ÖZEL HABER - Mehmet Rumet SOYLU
Çarşema Sor, sadece bir mevsimsel dönüşüm değil, aynı zamanda evrenin yaratılışı ve düzenin başlangıcı olarak da kabul edilir.
Tıpkı Newroz gibi, doğanın canlanmasını simgeler. Baharın gelişiyle birlikte insanlar toprağa saygılarını sunar. Saygıyla birlikte bağlılıklarını ve toprak elde ettikleri nimetler için şükranlarını ifade ederler.
Ezidi inancına göre, Allah’ın baş meleği olan Tawûsê Melek, bu günde dünyaya inmiş ve düzen vermeye başlamıştır. Bu nedenle yaratılışın sembolü olarak da görülür.
Kutsal bir gün olarak kabul edildiği için bayramdan önce evler baştan aşağı temizlenir. Bu hem fiziksel hem ruhsal bir arınmayı temsil eder. Mezarlıklar ziyaret edilir, hem ölülere hem de yaşayanlara dualar edilir. İnsanlığa bahşettiği nimetler için Allah’a bolca şükür edilir.
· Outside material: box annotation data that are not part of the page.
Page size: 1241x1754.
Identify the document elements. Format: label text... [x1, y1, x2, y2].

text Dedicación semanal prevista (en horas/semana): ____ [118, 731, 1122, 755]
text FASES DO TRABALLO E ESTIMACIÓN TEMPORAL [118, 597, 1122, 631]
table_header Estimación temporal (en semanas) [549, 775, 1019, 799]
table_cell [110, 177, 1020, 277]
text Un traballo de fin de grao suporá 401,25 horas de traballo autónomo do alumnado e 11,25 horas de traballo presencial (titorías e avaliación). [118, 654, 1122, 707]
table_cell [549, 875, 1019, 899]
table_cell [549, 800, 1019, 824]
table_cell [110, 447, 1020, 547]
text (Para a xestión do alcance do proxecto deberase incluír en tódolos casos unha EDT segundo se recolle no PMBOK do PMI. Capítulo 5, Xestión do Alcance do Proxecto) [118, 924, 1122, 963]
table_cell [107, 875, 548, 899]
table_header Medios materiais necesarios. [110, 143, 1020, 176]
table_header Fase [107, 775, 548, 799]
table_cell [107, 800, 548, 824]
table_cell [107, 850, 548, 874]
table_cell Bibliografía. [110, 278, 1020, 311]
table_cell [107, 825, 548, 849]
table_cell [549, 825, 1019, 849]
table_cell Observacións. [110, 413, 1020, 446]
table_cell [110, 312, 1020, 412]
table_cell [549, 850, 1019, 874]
Bu özel günde yumurtalar boyanır. Çünkü yumurta yaşamın sembolü olarak kabul edilir. Renkli yumurtalar doğurganlık, bereket ve yaşamın sembolüdür. Çocuklar ve gençler bu yumurtalarla oyunlar oynar.
Ayrıca insanlar doğaya çıkar, çiçek toplar, piknik yapar.
Geceden dua etmeye başlarlar. Çarşamba sabahı uyanmadan önce yapılan duaların kabul olacağına inanılır. Sabah uyanıldığında doğaya çıkan ilk kişi tarafından bu dileklerin gerçekleşeceğine inanılır.
Sor yani kırmızı, baharın ve yaşamın canlanışını aynı zamanda Tawusê Melek’in renkli tüylerini simgeler.
Besicilik yapan aileler o gün hayvanlarını sağmayıp, özellikle bir gün önce yaptıkları yoğurdu komşularına dağıtıyorlar.
Kanaat önderlerinin başını çektiği erkekler, mezarlığı ziyaret eder, tüm evler hazırladıkları yemekleri ortak bir alana götürüp, birlikte yemek yer ve bayramlaşır.
Ezidiler, nisan ayını ‘yılın gelini’ olarak kabul gördükleri için Çarşema Sor'u içinde barındıran nisan ayında düğün yapmazlar.
Doğanın güzelliğini ve bitkilerin tohumlarını korumak için Nisan ayında toprağı sürmezler.
Bu bayram, sadece dini bir gün olmanın ötesinde, toplumsal dayanışmanın, aile bağlarının güçlendiği, doğaya ve yaşama olan sevginin tazelendiği anlamlı bir zamandır. Renkli kıyafetler, dualar, geleneksel ezgiler ve paylaşılan yemeklerle halk, hem geçmişi onurlandırır hem de geleceğe umutla bakar.
Çarşema Sor, Ezidi halkının kadim kültürünün, inancının ve doğayla olan uyumunun bir yansımasıdır. Bugün, sadece bir gelenek değil; aynı zamanda bir kimlik, bir aidiyet ve barış dolu bir yaşamın temsili olarak yaşatılmaktadır.